Das Gericht der Europäischen Union hat die österreichische Klage gegen staatliche Beihilfen Ungarns für neue Reaktoren in Paks abgewiesen.
Autor: APA Politik, 30.11.2022 um 12:51 Uhr

Die Entscheidung gaben die Richter des Europäischen Gerichtshofs heute bekannt. Österreich hatte unter anderem geltend gemacht, dass ein Vergabeverfahren für „Paks II“ hätte durchgeführt werden müssen und dass die staatlichen Beihilfen zu unverhältnismäßigen Wettbewerbsverzerrungen führen. Die Bundesregierung kann gegen das Urteil rechtlich vorgehen. Die EU-Kommission hatte im März 2017 Ungarn die Beihilfen für die Erweiterung des etwa 180 Kilometer von Österreich entfernten AKW genehmigt.
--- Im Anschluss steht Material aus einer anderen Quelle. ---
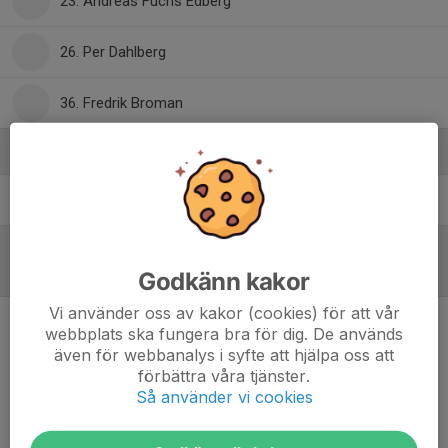
23. Andreas Fuchs Edberg
26. Per Dahlberg
36. Fredrik Broman
Ledare
Andreaz Zanteré
Tränare
Referat
Godkänn kakor
Vi använder oss av kakor (cookies) för att vår
webbplats ska fungera bra för dig. De används
Inget referat skrivet
även för webbanalys i syfte att hjälpa oss att
förbättra våra tjänster.
Så använder vi cookies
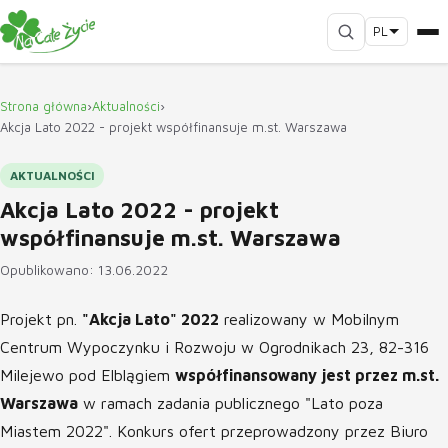
PL
Strona główna
›
Aktualności
›
Akcja Lato 2022 - projekt współfinansuje m.st. Warszawa
AKTUALNOŚCI
Akcja Lato 2022 - projekt
współfinansuje m.st. Warszawa
Opublikowano: 13.06.2022
Projekt pn.
"Akcja Lato" 2022
realizowany w Mobilnym
Centrum Wypoczynku i Rozwoju w Ogrodnikach 23, 82-316
Milejewo pod Elblągiem
współfinansowany jest przez m.st.
Warszawa
w ramach zadania publicznego "Lato poza
Miastem 2022". Konkurs ofert przeprowadzony przez Biuro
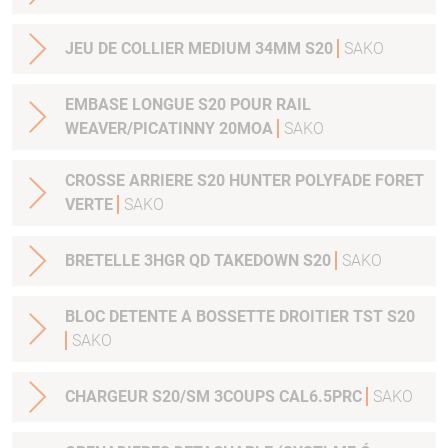
JEU DE COLLIER MEDIUM 34MM S20
SAKO
EMBASE LONGUE S20 POUR RAIL
WEAVER/PICATINNY 20MOA
SAKO
CROSSE ARRIERE S20 HUNTER POLYFADE FORET
VERTE
SAKO
BRETELLE 3HGR QD TAKEDOWN S20
SAKO
BLOC DETENTE A BOSSETTE DROITIER TST S20
SAKO
CHARGEUR S20/SM 3COUPS CAL6.5PRC
SAKO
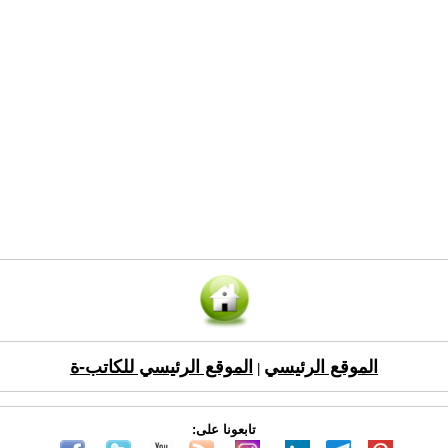
الموقع الرئيسي
الموقع الرئيسي للكاتب-ة
|
تابعونا على:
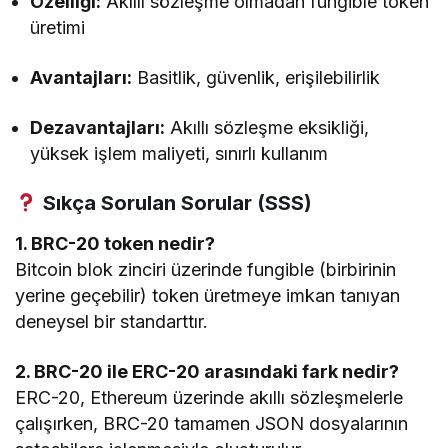
Özelliği:
Akıllı sözleşme olmadan fungible token
üretimi
Avantajları:
Basitlik, güvenlik, erişilebilirlik
Dezavantajları:
Akıllı sözleşme eksikliği,
yüksek işlem maliyeti, sınırlı kullanım
Sıkça Sorulan Sorular (SSS)
1. BRC-20 token nedir?
Bitcoin blok zinciri üzerinde fungible (birbirinin
yerine geçebilir) token üretmeye imkan tanıyan
deneysel bir standarttır.
2. BRC-20 ile ERC-20 arasındaki fark nedir?
ERC-20, Ethereum üzerinde akıllı sözleşmelerle
çalışırken, BRC-20 tamamen JSON dosyalarının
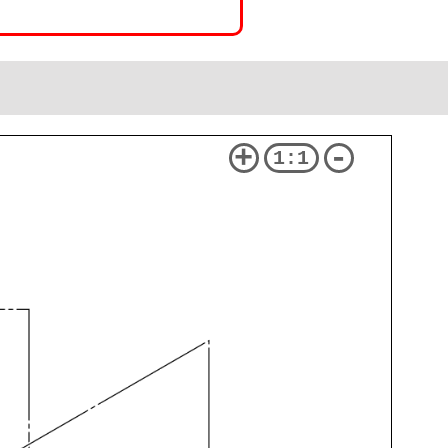
+
-
1:1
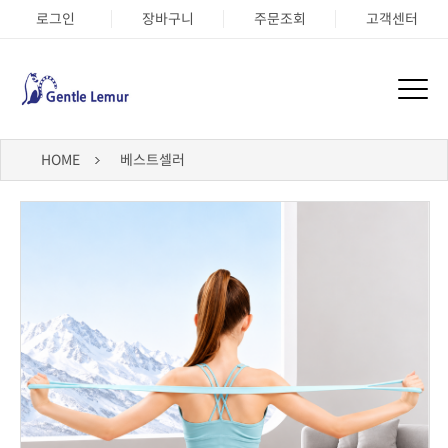
로그인
장바구니
주문조회
고객센터
HOME
베스트셀러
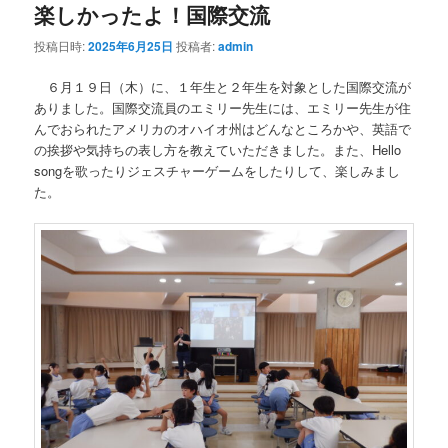
楽しかったよ！国際交流
投稿日時:
2025年6月25日
投稿者:
admin
６月１９日（木）に、１年生と２年生を対象とした国際交流が
ありました。国際交流員のエミリー先生には、エミリー先生が住
んでおられたアメリカのオハイオ州はどんなところかや、英語で
の挨拶や気持ちの表し方を教えていただきました。また、Hello
songを歌ったりジェスチャーゲームをしたりして、楽しみまし
た。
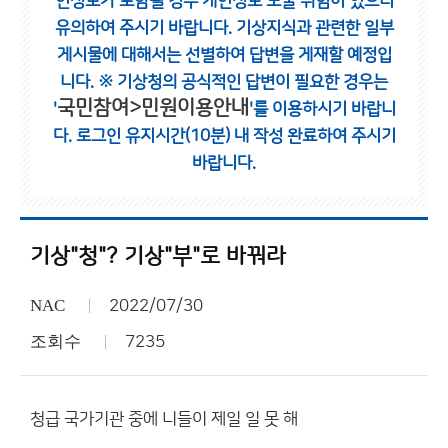
인정보가 포함될 경우 개인정보 노출 위험이 있으니
유의하여 주시기 바랍니다.
기상지식과 관련한 일부
게시물에 대해서는 선별하여 답변을 게재할 예정입
니다.
※ 기상청의 공식적인 답변이 필요한 경우는
국민참여>민원이용안내
'
'를 이용하시기 바랍니
다.
로그인 유지시간(10분) 내 작성 완료하여 주시기
바랍니다.
기상"청"? 기상"부"로 바꿔라
NAC
2022/07/30
조회수
7235
청급 국가기관 중에 니들이 제일 일 못 해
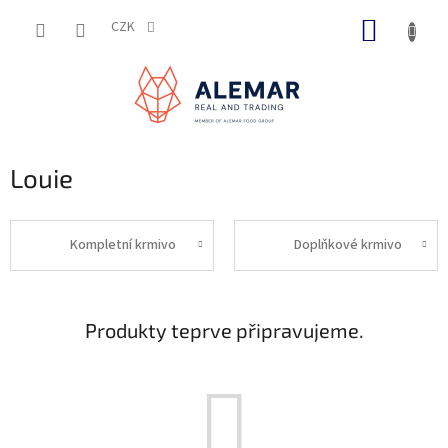
Přejít
NÁKUP
na
CZK
obsah
KOŠÍK
Louie
Kompletní krmivo
Doplňkové krmivo
Produkty teprve připravujeme.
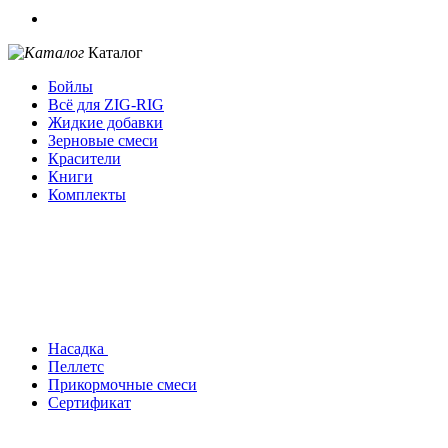
Каталог
Бойлы
Всё для ZIG-RIG
Жидкие добавки
Зерновые смеси
Красители
Книги
Комплекты
Насадка
Пеллетс
Прикормочные смеси
Сертификат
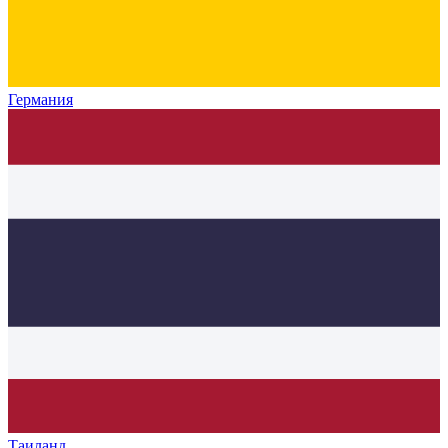
Германия
Таиланд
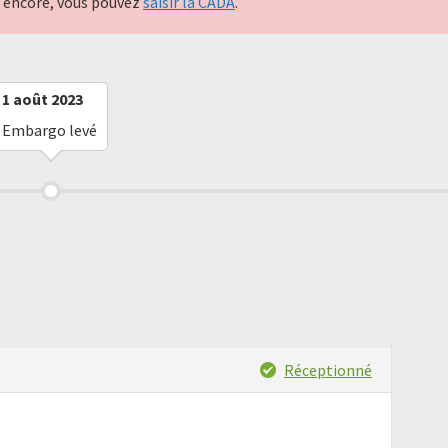
nt encore, vous pouvez
saisir la CADA
.
1 août 2023
Embargo levé
Réceptionné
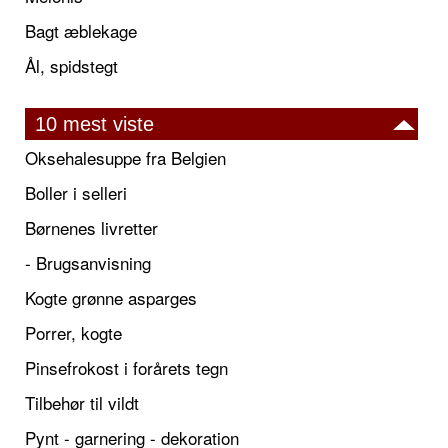
Bagt æblekage
Ål, spidstegt
10 mest viste
Oksehalesuppe fra Belgien
Boller i selleri
Børnenes livretter
- Brugsanvisning
Kogte grønne asparges
Porrer, kogte
Pinsefrokost i forårets tegn
Tilbehør til vildt
Pynt - garnering - dekoration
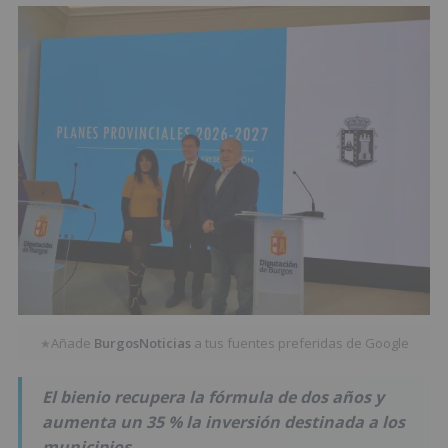
Añade
BurgosNoticias
a tus fuentes preferidas de Google
★
El bienio recupera la fórmula de dos años y
aumenta un 35 % la inversión destinada a los
municipios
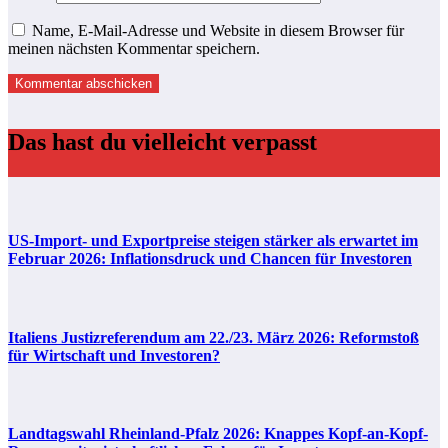
Name, E-Mail-Adresse und Website in diesem Browser für
meinen nächsten Kommentar speichern.
Das hast du vielleicht verpasst
US-Import- und Exportpreise steigen stärker als erwartet im
Februar 2026: Inflationsdruck und Chancen für Investoren
Italiens Justizreferendum am 22./23. März 2026: Reformstoß
für Wirtschaft und Investoren?
Landtagswahl Rheinland-Pfalz 2026: Knappes Kopf-an-Kopf-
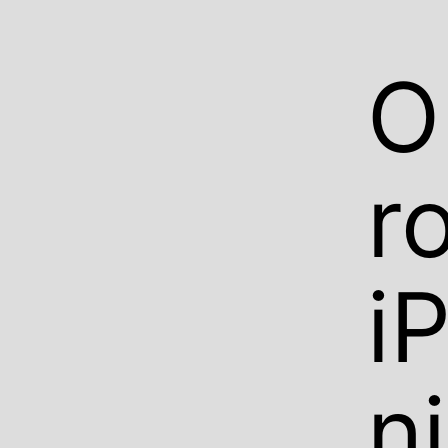
O
r
i
n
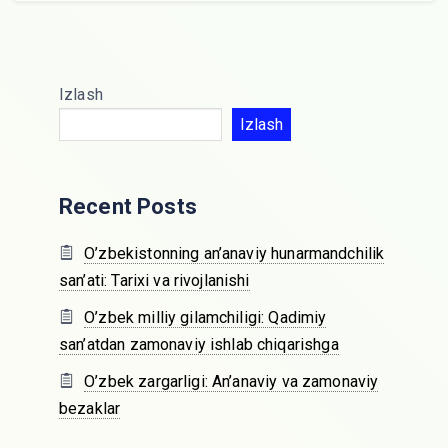
Izlash
Izlash
Recent Posts
O’zbekistonning an’anaviy hunarmandchilik
san’ati: Tarixi va rivojlanishi
O’zbek milliy gilamchiligi: Qadimiy
san’atdan zamonaviy ishlab chiqarishga
O’zbek zargarligi: An’anaviy va zamonaviy
bezaklar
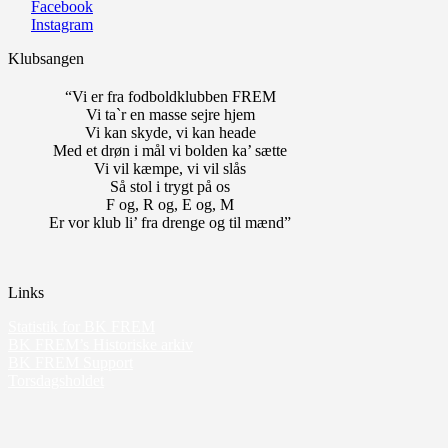
Facebook
Instagram
Klubsangen
“Vi er fra fodboldklubben FREM
Vi ta`r en masse sejre hjem
Vi kan skyde, vi kan heade
Med et drøn i mål vi bolden ka’ sætte
Vi vil kæmpe, vi vil slås
Så stol i trygt på os
F og, R og, E og, M
Er vor klub li’ fra drenge og til mænd”
Links
Statistik for BK FREM
BK FREM’s Historiske arkiv
BK FREM Support
Torsdagsholdet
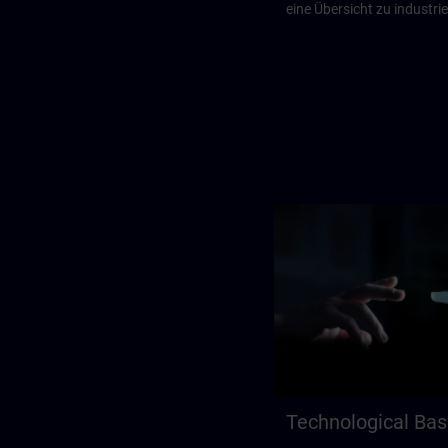
eine Übersicht zu industri
Technological Bas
Das Geld kam von russischer Bank

Derzeit sind vier Reaktoren, die in den 1980er-Jahren gebaut wurden, auf dem Paks-I-Gelände in Betrieb. Finanziert wird der Ausbau um die zwei Reaktoren mit einer Leistung von je 1.200 Megawatt hauptsächlich durch einen Kredit in der Höhe von umgerechnet zehn Milliarden Euro von Russland an Ungarn.